**EXERCISE AIM**
Return every line below as is, leaving out the pictures.

**RECORDS TO PROCESS**
▬▬▬▬▬▬
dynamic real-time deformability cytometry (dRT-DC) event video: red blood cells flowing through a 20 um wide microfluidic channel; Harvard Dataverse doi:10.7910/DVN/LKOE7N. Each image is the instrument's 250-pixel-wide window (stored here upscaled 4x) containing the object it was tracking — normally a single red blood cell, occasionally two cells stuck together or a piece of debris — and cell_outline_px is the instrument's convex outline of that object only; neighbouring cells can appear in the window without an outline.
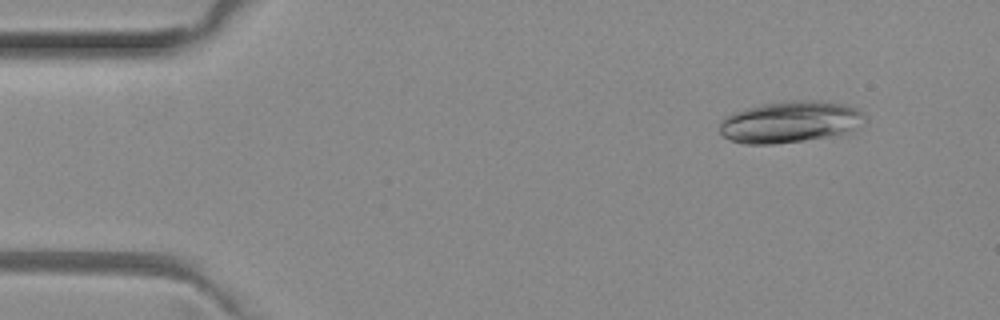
{"species": "common noctule bat (a hibernating species)", "species_latin": "Nyctalus noctula", "temperature_condition": "room temperature", "stored_images_in_passage": 47, "camera_frame_rate_fps": 3000, "um_per_image_px": 0.085, "animal": {"sex": "female", "body_mass_g": 29.2, "forearm_length_mm": 56.3}, "frame": {"image": 1, "passage_image": 2, "time_ms": 0.333, "image_size_px": [1000, 320], "cell_outline_px": [[868, 116], [864, 124], [848, 132], [804, 140], [772, 144], [744, 144], [728, 140], [720, 132], [720, 120], [724, 116], [732, 112], [760, 104], [784, 100], [820, 100], [848, 104], [864, 112]], "centroid_in_image_um": [67.17, 10.34], "position_along_channel_um": 17.8, "area_um2": 35.78}}
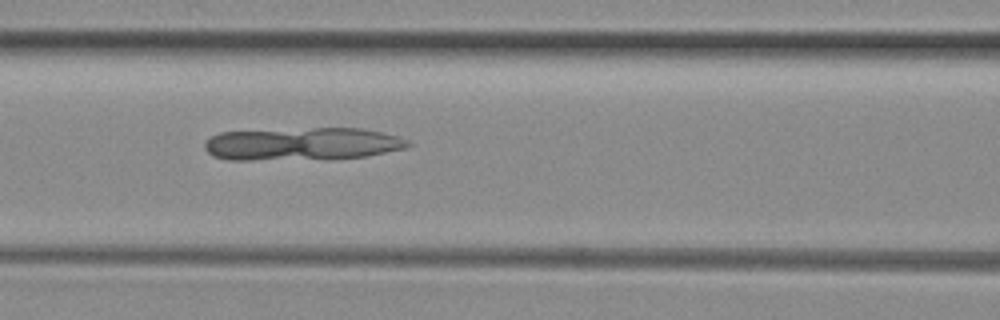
{"frame": {"image": 2, "passage_image": 18, "time_ms": 5.667, "image_size_px": [1000, 320], "cell_outline_px": [[412, 144], [408, 148], [368, 156], [252, 160], [228, 160], [212, 156], [204, 148], [204, 144], [212, 136], [220, 132], [312, 128], [360, 128], [380, 132], [396, 136], [408, 140]], "centroid_in_image_um": [25.69, 12.22], "position_along_channel_um": 140.9, "area_um2": 38.38}}
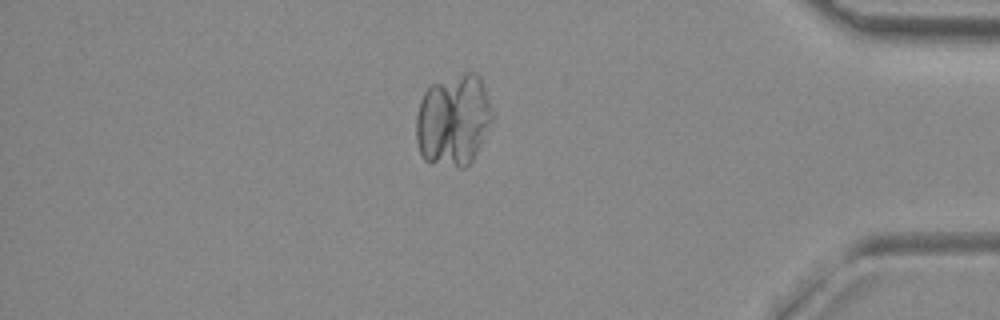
{"frame": {"image": 3, "passage_image": 40, "time_ms": 13.0, "image_size_px": [1000, 320], "cell_outline_px": [[492, 124], [472, 160], [464, 168], [460, 168], [424, 160], [420, 152], [416, 140], [416, 116], [420, 100], [424, 92], [432, 84], [468, 72], [476, 72], [480, 76], [484, 84], [492, 108]], "centroid_in_image_um": [38.55, 10.21], "position_along_channel_um": 396.7, "area_um2": 40.81}}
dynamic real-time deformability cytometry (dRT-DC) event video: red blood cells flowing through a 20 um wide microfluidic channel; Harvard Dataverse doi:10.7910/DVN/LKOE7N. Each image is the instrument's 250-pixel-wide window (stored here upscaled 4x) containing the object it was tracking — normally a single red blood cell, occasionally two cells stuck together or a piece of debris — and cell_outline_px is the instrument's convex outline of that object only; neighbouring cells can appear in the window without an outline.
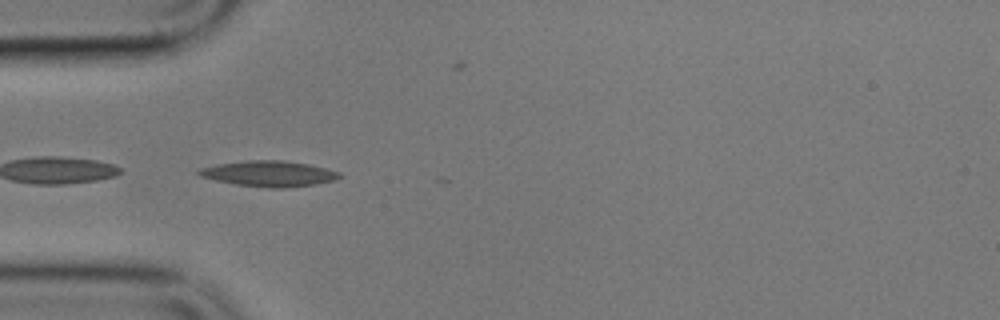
{"species": "common noctule bat (a hibernating species)", "species_latin": "Nyctalus noctula", "temperature_condition": "cold", "stored_images_in_passage": 6, "camera_frame_rate_fps": 3000, "um_per_image_px": 0.085, "animal": {"sex": "male", "body_mass_g": 17.9}, "frame": {"image": 1, "passage_image": 5, "time_ms": 4.667, "image_size_px": [1000, 320], "cell_outline_px": [[340, 176], [336, 180], [312, 184], [284, 188], [268, 188], [236, 184], [216, 180], [200, 176], [196, 172], [200, 168], [216, 164], [248, 160], [284, 160], [308, 164], [340, 172]], "centroid_in_image_um": [22.84, 14.75], "position_along_channel_um": 62.2, "area_um2": 20.87}}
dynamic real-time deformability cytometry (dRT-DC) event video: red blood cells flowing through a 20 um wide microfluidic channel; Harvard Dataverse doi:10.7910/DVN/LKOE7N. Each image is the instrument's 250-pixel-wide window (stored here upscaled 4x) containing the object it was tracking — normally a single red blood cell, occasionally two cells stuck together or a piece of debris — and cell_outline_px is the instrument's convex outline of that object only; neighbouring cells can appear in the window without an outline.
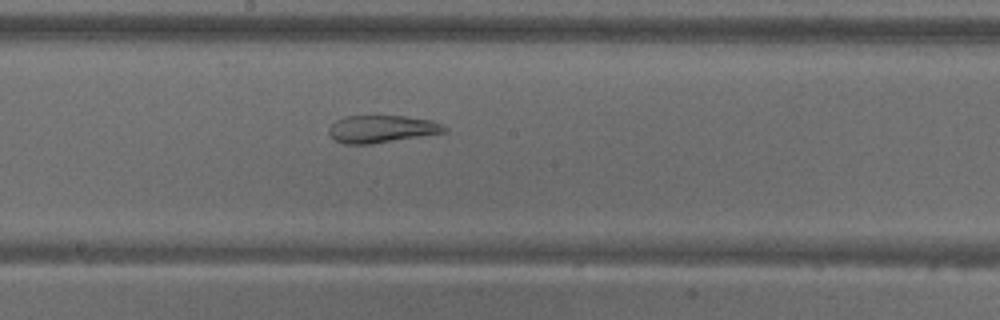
▬▬▬▬▬▬
**ANSWER TO THIS PROBLEM**
dynamic real-time deformability cytometry (dRT-DC) event video: red blood cells flowing through a 20 um wide microfluidic channel; Harvard Dataverse doi:10.7910/DVN/LKOE7N. Each image is the instrument's 250-pixel-wide window (stored here upscaled 4x) containing the object it was tracking — normally a single red blood cell, occasionally two cells stuck together or a piece of debris — and cell_outline_px is the instrument's convex outline of that object only; neighbouring cells can appear in the window without an outline.
{"species": "common noctule bat (a hibernating species)", "species_latin": "Nyctalus noctula", "temperature_condition": "room temperature", "stored_images_in_passage": 47, "camera_frame_rate_fps": 3000, "um_per_image_px": 0.085, "animal": {"sex": "female", "body_mass_g": 29.2, "forearm_length_mm": 56.3}, "frame": {"image": 1, "passage_image": 2, "time_ms": 0.333, "image_size_px": [1000, 320], "cell_outline_px": [[868, 116], [864, 124], [848, 132], [804, 140], [772, 144], [744, 144], [728, 140], [720, 132], [720, 120], [724, 116], [732, 112], [760, 104], [784, 100], [820, 100], [848, 104], [864, 112]], "centroid_in_image_um": [67.17, 10.34], "position_along_channel_um": 17.8, "area_um2": 35.78}}
{"frame": {"image": 2, "passage_image": 18, "time_ms": 5.667, "image_size_px": [1000, 320], "cell_outline_px": [[412, 144], [408, 148], [368, 156], [252, 160], [228, 160], [212, 156], [204, 148], [204, 144], [212, 136], [220, 132], [312, 128], [360, 128], [380, 132], [396, 136], [408, 140]], "centroid_in_image_um": [25.69, 12.22], "position_along_channel_um": 140.9, "area_um2": 38.38}}
{"frame": {"image": 3, "passage_image": 40, "time_ms": 13.0, "image_size_px": [1000, 320], "cell_outline_px": [[492, 124], [472, 160], [464, 168], [460, 168], [424, 160], [420, 152], [416, 140], [416, 116], [420, 100], [424, 92], [432, 84], [468, 72], [476, 72], [480, 76], [484, 84], [492, 108]], "centroid_in_image_um": [38.55, 10.21], "position_along_channel_um": 396.7, "area_um2": 40.81}}
dynamic real-time deformability cytometry (dRT-DC) event video: red blood cells flowing through a 20 um wide microfluidic channel; Harvard Dataverse doi:10.7910/DVN/LKOE7N. Each image is the instrument's 250-pixel-wide window (stored here upscaled 4x) containing the object it was tracking — normally a single red blood cell, occasionally two cells stuck together or a piece of debris — and cell_outline_px is the instrument's convex outline of that object only; neighbouring cells can appear in the window without an outline.
{"species": "common noctule bat (a hibernating species)", "species_latin": "Nyctalus noctula", "temperature_condition": "cold", "stored_images_in_passage": 6, "camera_frame_rate_fps": 3000, "um_per_image_px": 0.085, "animal": {"sex": "male", "body_mass_g": 17.9}, "frame": {"image": 1, "passage_image": 5, "time_ms": 4.667, "image_size_px": [1000, 320], "cell_outline_px": [[340, 176], [336, 180], [312, 184], [284, 188], [268, 188], [236, 184], [216, 180], [200, 176], [196, 172], [200, 168], [216, 164], [248, 160], [284, 160], [308, 164], [340, 172]], "centroid_in_image_um": [22.84, 14.75], "position_along_channel_um": 62.2, "area_um2": 20.87}}
dynamic real-time deformability cytometry (dRT-DC) event video: red blood cells flowing through a 20 um wide microfluidic channel; Harvard Dataverse doi:10.7910/DVN/LKOE7N. Each image is the instrument's 250-pixel-wide window (stored here upscaled 4x) containing the object it was tracking — normally a single red blood cell, occasionally two cells stuck together or a piece of debris — and cell_outline_px is the instrument's convex outline of that object only; neighbouring cells can appear in the window without an outline.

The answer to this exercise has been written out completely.